Emmanuel MACRON a hérité d’une loi qu’il n’avait pas préparée. Il ne connait pas particulièrement la profession d’avocat et a voulu se servir de l’allégeance du barreau de Paris pour justifier sa loi. Il n’a pas pris la mesure des conséquences d’une telle mesure, contrairement aux représentants du Barreau de Paris.

La création de l’avocat d’entreprise est une révolution qui mettra fin à cet avocat libéral défenseur des libertés publiques qui fait partie de la tradition française (ce qui n’est pas le cas dans le monde anglo-saxon). Cet avocat est encore majoritaire en France. L’intégration de l’avocat d’entreprise changera cette proportion.

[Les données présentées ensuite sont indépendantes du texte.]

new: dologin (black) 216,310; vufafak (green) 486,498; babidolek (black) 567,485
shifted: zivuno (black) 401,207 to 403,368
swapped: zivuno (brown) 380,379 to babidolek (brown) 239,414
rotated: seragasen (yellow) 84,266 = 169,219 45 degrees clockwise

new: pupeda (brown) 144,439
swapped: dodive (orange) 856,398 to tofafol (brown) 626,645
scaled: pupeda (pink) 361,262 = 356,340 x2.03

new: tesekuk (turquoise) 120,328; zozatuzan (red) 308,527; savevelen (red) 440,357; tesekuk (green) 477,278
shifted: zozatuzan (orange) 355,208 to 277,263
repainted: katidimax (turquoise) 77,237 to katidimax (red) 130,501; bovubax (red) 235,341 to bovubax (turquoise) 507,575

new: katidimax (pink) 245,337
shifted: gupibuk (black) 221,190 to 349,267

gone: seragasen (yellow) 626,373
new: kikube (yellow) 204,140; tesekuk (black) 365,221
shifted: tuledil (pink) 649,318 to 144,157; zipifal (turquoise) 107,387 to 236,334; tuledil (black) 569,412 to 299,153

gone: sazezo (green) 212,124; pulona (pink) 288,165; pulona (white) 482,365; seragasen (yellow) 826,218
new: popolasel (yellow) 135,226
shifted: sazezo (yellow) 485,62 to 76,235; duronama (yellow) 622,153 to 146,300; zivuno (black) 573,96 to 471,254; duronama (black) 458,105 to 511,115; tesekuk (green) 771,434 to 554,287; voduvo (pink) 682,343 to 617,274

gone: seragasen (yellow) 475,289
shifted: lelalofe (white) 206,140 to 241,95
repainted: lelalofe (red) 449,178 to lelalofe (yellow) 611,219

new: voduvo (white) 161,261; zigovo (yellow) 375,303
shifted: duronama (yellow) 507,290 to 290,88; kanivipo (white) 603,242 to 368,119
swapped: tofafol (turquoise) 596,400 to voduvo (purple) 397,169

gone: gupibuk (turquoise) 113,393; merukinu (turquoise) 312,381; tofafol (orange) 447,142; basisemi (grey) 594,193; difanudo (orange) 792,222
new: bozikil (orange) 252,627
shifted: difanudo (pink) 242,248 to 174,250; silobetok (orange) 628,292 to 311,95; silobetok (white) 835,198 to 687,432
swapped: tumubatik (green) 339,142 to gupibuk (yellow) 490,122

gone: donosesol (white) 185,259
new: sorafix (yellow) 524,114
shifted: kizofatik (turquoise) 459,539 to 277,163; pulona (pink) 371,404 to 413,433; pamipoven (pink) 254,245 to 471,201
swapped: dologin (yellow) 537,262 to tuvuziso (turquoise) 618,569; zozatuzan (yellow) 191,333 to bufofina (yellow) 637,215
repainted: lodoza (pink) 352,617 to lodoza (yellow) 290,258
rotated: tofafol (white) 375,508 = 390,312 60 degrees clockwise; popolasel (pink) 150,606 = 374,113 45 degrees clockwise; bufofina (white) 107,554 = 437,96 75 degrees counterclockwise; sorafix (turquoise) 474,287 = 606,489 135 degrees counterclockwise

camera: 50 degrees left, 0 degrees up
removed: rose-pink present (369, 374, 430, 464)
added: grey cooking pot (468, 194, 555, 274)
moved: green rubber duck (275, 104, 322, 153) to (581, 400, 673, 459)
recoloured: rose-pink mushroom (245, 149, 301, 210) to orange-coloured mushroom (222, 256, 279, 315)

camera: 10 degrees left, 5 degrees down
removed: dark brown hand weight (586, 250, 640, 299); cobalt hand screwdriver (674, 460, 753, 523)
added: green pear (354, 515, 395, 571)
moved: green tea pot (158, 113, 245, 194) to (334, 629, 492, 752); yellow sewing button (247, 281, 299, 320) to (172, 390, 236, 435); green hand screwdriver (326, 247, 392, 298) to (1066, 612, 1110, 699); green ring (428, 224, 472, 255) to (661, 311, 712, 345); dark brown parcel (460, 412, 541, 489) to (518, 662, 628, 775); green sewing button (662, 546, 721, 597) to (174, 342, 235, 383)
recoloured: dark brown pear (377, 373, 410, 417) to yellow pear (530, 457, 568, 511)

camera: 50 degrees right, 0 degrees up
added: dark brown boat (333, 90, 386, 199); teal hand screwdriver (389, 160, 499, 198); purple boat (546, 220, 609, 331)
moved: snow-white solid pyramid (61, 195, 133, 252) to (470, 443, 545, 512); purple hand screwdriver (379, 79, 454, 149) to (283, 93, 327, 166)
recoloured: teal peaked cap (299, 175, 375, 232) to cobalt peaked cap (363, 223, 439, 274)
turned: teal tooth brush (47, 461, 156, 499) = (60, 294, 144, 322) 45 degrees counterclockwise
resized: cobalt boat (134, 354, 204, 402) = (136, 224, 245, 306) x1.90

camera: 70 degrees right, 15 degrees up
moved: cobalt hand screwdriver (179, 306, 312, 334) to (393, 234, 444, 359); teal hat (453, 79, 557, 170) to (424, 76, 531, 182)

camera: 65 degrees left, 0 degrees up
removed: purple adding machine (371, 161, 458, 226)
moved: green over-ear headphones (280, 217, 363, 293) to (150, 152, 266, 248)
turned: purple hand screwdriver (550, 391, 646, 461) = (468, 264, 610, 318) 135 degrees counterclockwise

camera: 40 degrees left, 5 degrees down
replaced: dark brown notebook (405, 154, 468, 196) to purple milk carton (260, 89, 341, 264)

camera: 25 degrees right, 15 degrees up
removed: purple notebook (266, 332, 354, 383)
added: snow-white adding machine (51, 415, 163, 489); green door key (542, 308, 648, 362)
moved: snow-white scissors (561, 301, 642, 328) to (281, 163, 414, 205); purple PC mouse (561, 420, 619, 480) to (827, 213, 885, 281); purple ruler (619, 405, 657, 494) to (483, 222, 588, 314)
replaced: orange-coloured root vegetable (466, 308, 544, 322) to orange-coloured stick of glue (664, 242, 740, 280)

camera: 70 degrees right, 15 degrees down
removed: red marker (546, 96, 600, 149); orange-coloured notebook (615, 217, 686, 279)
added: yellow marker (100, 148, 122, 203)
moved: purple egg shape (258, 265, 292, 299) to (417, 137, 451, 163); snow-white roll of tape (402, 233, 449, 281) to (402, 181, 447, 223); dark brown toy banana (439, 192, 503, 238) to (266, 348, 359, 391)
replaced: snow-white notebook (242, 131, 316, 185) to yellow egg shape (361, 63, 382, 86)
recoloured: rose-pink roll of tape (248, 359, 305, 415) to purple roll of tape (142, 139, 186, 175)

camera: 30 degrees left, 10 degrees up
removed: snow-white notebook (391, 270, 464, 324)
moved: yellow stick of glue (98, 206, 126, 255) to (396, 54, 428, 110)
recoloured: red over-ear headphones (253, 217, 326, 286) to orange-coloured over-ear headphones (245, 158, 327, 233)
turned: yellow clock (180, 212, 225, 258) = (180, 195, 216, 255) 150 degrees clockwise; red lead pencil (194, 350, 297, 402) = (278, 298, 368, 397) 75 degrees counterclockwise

Je crois en la bonne foi d’Emmanuel MACRON qui déclare vouloir moderniser la profession d’avocat sans vouloir changer sa nature profonde, et son rôle de défenseur des libertés publiques. Ignorant la profession d’avocat, Emmanuel MACRON n’a pas réalisé qu’il n’a été, probablement, que l’instrument d’une formidable OPA du barreau de Paris sur les avocats français…

Est-ce qu’une majorité de gauche, est-ce qu’un gouvernement de gauche assumera la disparation de l’avocat français traditionnellement défenseur des libertés publiques, avocat de proximité, au profit de l’avocat d’affaires parisien ?

 Maître Sébastien SALLES

Avocat , Membre du Conseil de l’Ordre des avocats de Marseille.